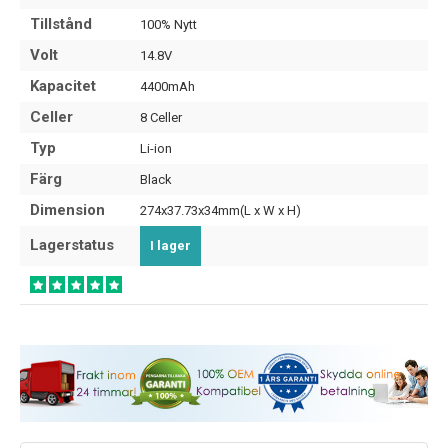
Tillstånd
100% Nytt
Volt
14.8V
Kapacitet
4400mAh
Celler
8 Celler
Typ
Li-ion
Färg
Black
Dimension
274x37.73x34mm(L x W x H)
Lagerstatus
I lager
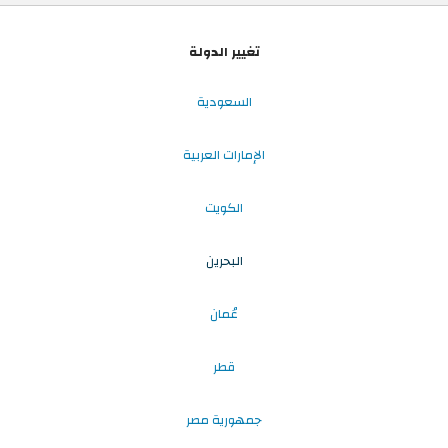
تغيير الدولة
السعودية
الإمارات العربية
الكويت
البحرين
عُمان
قطر
جمهورية مصر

▶ _TASK DETAILS_:
Repeat the data exactly. No pictures should appear.

▶ _ANSWER SPACE_:
Tillstånd
100% Nytt
Volt
14.8V
Kapacitet
4400mAh
Celler
8 Celler
Typ
Li-ion
Färg
Black
Dimension
274x37.73x34mm(L x W x H)
Lagerstatus
I lager
تغيير الدولة
السعودية
الإمارات العربية
الكويت
البحرين
عُمان
قطر
جمهورية مصر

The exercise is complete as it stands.